[Page images and extracted text]

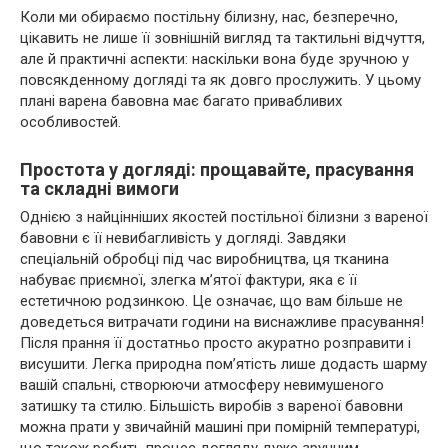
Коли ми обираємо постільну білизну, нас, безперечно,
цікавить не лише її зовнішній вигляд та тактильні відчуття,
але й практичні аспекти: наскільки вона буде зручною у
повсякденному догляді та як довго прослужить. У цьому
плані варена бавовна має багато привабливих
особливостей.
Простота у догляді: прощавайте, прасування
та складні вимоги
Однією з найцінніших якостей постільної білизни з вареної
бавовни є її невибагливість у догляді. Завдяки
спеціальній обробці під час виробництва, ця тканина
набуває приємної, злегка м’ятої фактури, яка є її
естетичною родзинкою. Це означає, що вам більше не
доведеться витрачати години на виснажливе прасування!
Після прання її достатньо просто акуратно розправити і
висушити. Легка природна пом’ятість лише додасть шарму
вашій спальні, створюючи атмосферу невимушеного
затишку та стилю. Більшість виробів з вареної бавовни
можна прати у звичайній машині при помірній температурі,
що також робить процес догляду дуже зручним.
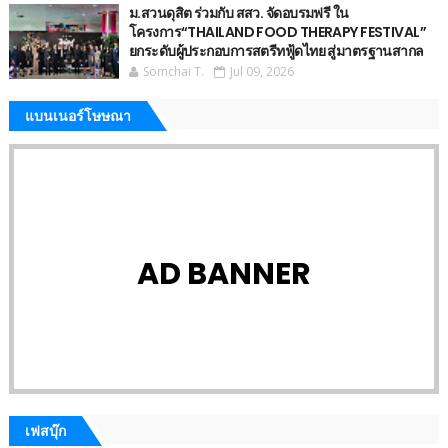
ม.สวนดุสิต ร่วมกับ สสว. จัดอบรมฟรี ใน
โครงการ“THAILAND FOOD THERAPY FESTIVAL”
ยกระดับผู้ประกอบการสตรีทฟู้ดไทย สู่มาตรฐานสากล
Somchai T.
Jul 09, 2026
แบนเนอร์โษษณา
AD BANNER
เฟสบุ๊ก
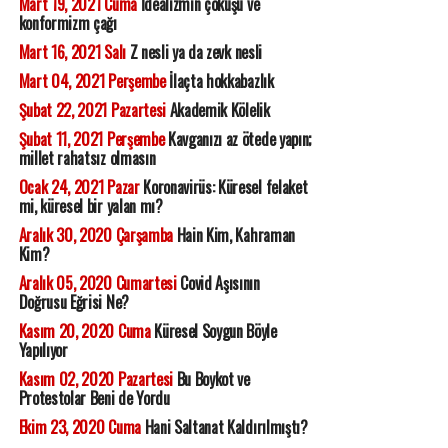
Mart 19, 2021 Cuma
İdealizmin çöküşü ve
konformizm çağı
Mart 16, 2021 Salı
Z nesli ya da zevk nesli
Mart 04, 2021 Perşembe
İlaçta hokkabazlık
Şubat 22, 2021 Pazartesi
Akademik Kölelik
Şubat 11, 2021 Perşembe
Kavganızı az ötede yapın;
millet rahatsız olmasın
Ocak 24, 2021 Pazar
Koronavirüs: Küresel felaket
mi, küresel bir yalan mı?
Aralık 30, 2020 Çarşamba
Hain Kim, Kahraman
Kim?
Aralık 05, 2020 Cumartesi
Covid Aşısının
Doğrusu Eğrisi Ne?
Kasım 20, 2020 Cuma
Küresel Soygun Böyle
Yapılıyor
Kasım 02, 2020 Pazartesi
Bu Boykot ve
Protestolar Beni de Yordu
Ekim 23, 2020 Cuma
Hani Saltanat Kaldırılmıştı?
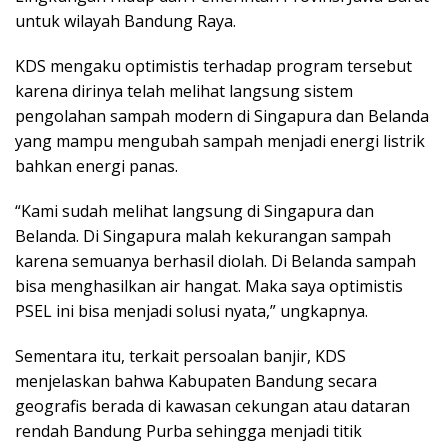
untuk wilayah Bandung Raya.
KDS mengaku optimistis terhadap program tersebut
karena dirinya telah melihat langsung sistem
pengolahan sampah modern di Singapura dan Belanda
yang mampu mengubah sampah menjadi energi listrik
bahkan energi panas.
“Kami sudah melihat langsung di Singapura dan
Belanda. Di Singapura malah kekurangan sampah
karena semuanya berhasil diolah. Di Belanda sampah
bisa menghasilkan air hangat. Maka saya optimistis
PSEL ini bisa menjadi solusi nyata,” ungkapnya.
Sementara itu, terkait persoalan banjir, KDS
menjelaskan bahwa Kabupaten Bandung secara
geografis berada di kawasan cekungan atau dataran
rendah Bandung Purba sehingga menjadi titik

Request: Reproduce verbatim all of the extracted text in the listing above, leaving out the pictures.

Solution below:
Коли ми обираємо постільну білизну, нас, безперечно,
цікавить не лише її зовнішній вигляд та тактильні відчуття,
але й практичні аспекти: наскільки вона буде зручною у
повсякденному догляді та як довго прослужить. У цьому
плані варена бавовна має багато привабливих
особливостей.
Простота у догляді: прощавайте, прасування
та складні вимоги
Однією з найцінніших якостей постільної білизни з вареної
бавовни є її невибагливість у догляді. Завдяки
спеціальній обробці під час виробництва, ця тканина
набуває приємної, злегка м’ятої фактури, яка є її
естетичною родзинкою. Це означає, що вам більше не
доведеться витрачати години на виснажливе прасування!
Після прання її достатньо просто акуратно розправити і
висушити. Легка природна пом’ятість лише додасть шарму
вашій спальні, створюючи атмосферу невимушеного
затишку та стилю. Більшість виробів з вареної бавовни
можна прати у звичайній машині при помірній температурі,
що також робить процес догляду дуже зручним.
ม.สวนดุสิต ร่วมกับ สสว. จัดอบรมฟรี ใน
โครงการ“THAILAND FOOD THERAPY FESTIVAL”
ยกระดับผู้ประกอบการสตรีทฟู้ดไทย สู่มาตรฐานสากล
Somchai T.
Jul 09, 2026
แบนเนอร์โษษณา
AD BANNER
เฟสบุ๊ก
Mart 19, 2021 Cuma
İdealizmin çöküşü ve
konformizm çağı
Mart 16, 2021 Salı
Z nesli ya da zevk nesli
Mart 04, 2021 Perşembe
İlaçta hokkabazlık
Şubat 22, 2021 Pazartesi
Akademik Kölelik
Şubat 11, 2021 Perşembe
Kavganızı az ötede yapın;
millet rahatsız olmasın
Ocak 24, 2021 Pazar
Koronavirüs: Küresel felaket
mi, küresel bir yalan mı?
Aralık 30, 2020 Çarşamba
Hain Kim, Kahraman
Kim?
Aralık 05, 2020 Cumartesi
Covid Aşısının
Doğrusu Eğrisi Ne?
Kasım 20, 2020 Cuma
Küresel Soygun Böyle
Yapılıyor
Kasım 02, 2020 Pazartesi
Bu Boykot ve
Protestolar Beni de Yordu
Ekim 23, 2020 Cuma
Hani Saltanat Kaldırılmıştı?
untuk wilayah Bandung Raya.
KDS mengaku optimistis terhadap program tersebut
karena dirinya telah melihat langsung sistem
pengolahan sampah modern di Singapura dan Belanda
yang mampu mengubah sampah menjadi energi listrik
bahkan energi panas.
“Kami sudah melihat langsung di Singapura dan
Belanda. Di Singapura malah kekurangan sampah
karena semuanya berhasil diolah. Di Belanda sampah
bisa menghasilkan air hangat. Maka saya optimistis
PSEL ini bisa menjadi solusi nyata,” ungkapnya.
Sementara itu, terkait persoalan banjir, KDS
menjelaskan bahwa Kabupaten Bandung secara
geografis berada di kawasan cekungan atau dataran
rendah Bandung Purba sehingga menjadi titik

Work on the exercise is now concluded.